After The Stranglers of Bombay was a big hit for the Hammer studio, they began to churn out historical adventures with a violent tone in earnest, not as many as their horror pictures but enough to represent a minor place in their output. If the genuine chillers are the ones that they are best recalled for, then works like this one still have their fans, although mainly among those familiar with their other films rather than newcomers or casual viewers, but watched today they tended to lack the bite, if you will, of the vampire efforts, or indeed the other shockers they released.
One of the problems with Terror of the Tongs was that it is now inescapably dated due to its casting, with practically every major Chinese character played by a Western actor sporting eye makeup to render their appearance more Eastern. It was not a rare sight in movies ever since their inception, but was beginning to die out around the sixties, although Christopher Lee was a performer with more of these roles than many other stars thanks to his Fu Manchu series that he took the title part in. Here he was Fu in all but name, obviously indebted to Sax Rohmer's creation and very much coming off second best.
The fact that not every European actor playing Chinese actually wore the starched eyelids made it slightly more disconcerting, as when the female lead Yvonne Monlaur appeared you were unsure as to whether she was supposed to be a local or not thanks to her eschewing the type of arrangement Lee wore and opting for heavy mascara instead. Even in her black wig, nobody was going to be fooled, but if you can put the racial issues to one side, did this story stand up otherwise? The answer to that was those issues were hard to ignore when a paranoia about Chinese gangs was informing every aspect of the script, this time by Hammer's go-to man Jimmy Sangster.
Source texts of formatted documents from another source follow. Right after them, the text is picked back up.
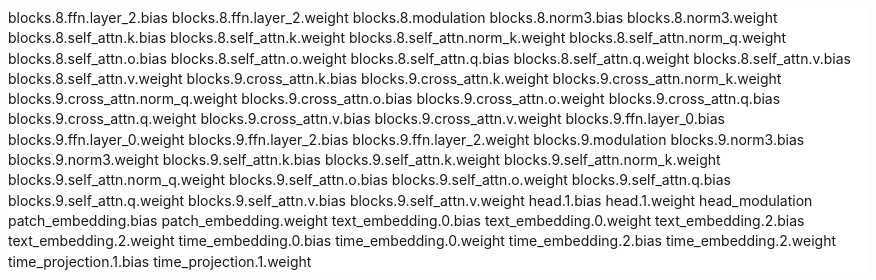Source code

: blocks.8.ffn.layer_2.bias
blocks.8.ffn.layer_2.weight
blocks.8.modulation
blocks.8.norm3.bias
blocks.8.norm3.weight
blocks.8.self_attn.k.bias
blocks.8.self_attn.k.weight
blocks.8.self_attn.norm_k.weight
blocks.8.self_attn.norm_q.weight
blocks.8.self_attn.o.bias
blocks.8.self_attn.o.weight
blocks.8.self_attn.q.bias
blocks.8.self_attn.q.weight
blocks.8.self_attn.v.bias
blocks.8.self_attn.v.weight
blocks.9.cross_attn.k.bias
blocks.9.cross_attn.k.weight
blocks.9.cross_attn.norm_k.weight
blocks.9.cross_attn.norm_q.weight
blocks.9.cross_attn.o.bias
blocks.9.cross_attn.o.weight
blocks.9.cross_attn.q.bias
blocks.9.cross_attn.q.weight
blocks.9.cross_attn.v.bias
blocks.9.cross_attn.v.weight
blocks.9.ffn.layer_0.bias
blocks.9.ffn.layer_0.weight
blocks.9.ffn.layer_2.bias
blocks.9.ffn.layer_2.weight
blocks.9.modulation
blocks.9.norm3.bias
blocks.9.norm3.weight
blocks.9.self_attn.k.bias
blocks.9.self_attn.k.weight
blocks.9.self_attn.norm_k.weight
blocks.9.self_attn.norm_q.weight
blocks.9.self_attn.o.bias
blocks.9.self_attn.o.weight
blocks.9.self_attn.q.bias
blocks.9.self_attn.q.weight
blocks.9.self_attn.v.bias
blocks.9.self_attn.v.weight
head.1.bias
head.1.weight
head_modulation
patch_embedding.bias
patch_embedding.weight
text_embedding.0.bias
text_embedding.0.weight
text_embedding.2.bias
text_embedding.2.weight
time_embedding.0.bias
time_embedding.0.weight
time_embedding.2.bias
time_embedding.2.weight
time_projection.1.bias
time_projection.1.weight
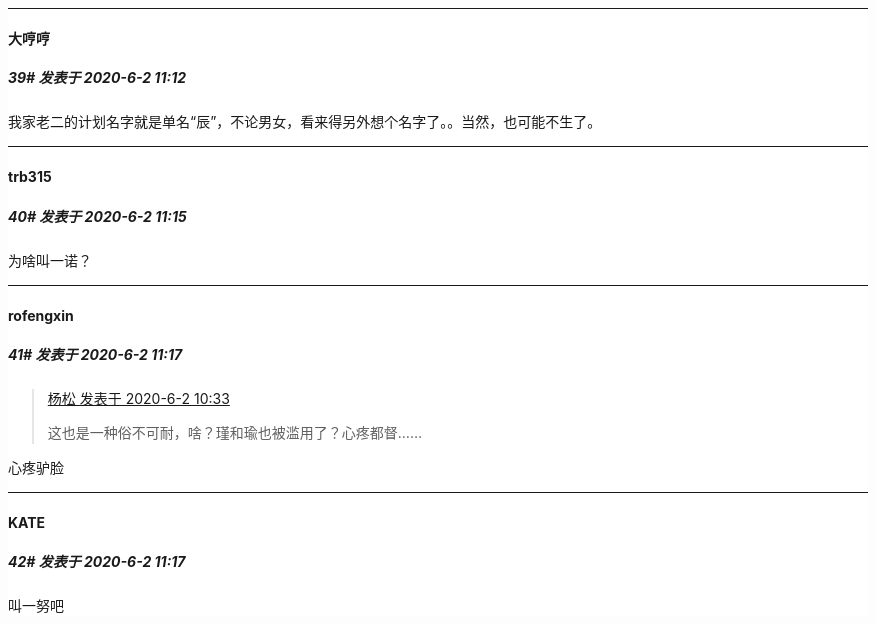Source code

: 





-----

####  大哼哼  
##### 39#       发表于 2020-6-2 11:12




我家老二的计划名字就是单名“辰”，不论男女，看来得另外想个名字了。。当然，也可能不生了。







-----

####  trb315  
##### 40#       发表于 2020-6-2 11:15




为啥叫一诺？







-----

####  rofengxin  
##### 41#       发表于 2020-6-2 11:17



<blockquote><a href="httphttps://bbs.saraba1st.com/2b/forum.php?mod=redirect&amp;goto=findpost&amp;pid=47647185&amp;ptid=1939125" target="_blank">杨松 发表于 2020-6-2 10:33</a>

这也是一种俗不可耐，啥？瑾和瑜也被滥用了？心疼都督……</blockquote>
心疼驴脸







-----

####  KATE  
##### 42#       发表于 2020-6-2 11:17




叫一努吧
So Mr Ming is bumped off by a Tong agent (killing off Burt Kwouk so early in your film is always a mistake) but not before he passes on a list of high up conspirators hidden in a book offered to Sale's daughter (Barbara Brown), which the bad guys are keen to track down for understandable reasons. When they do, this results in a surprisingly ruthless plot twist which showed that if nothing else, Sangster meant business in showing his villains to be as formidable as possible, and so Sale is left to tackle them practically single-handed until he manages to work up some assistance, with Monlaur's Lee (not Christopher) falling in love with him - more prejudice arises when the script decides they cannot be together for the final scene. For a man who drinks fifteen pints of brandy a day, Sale is a capable enough hero, but in spite of moments of vivid nastiness to distinguish it this was a little drab, even with that bright Technicolor. Music by James Bernard.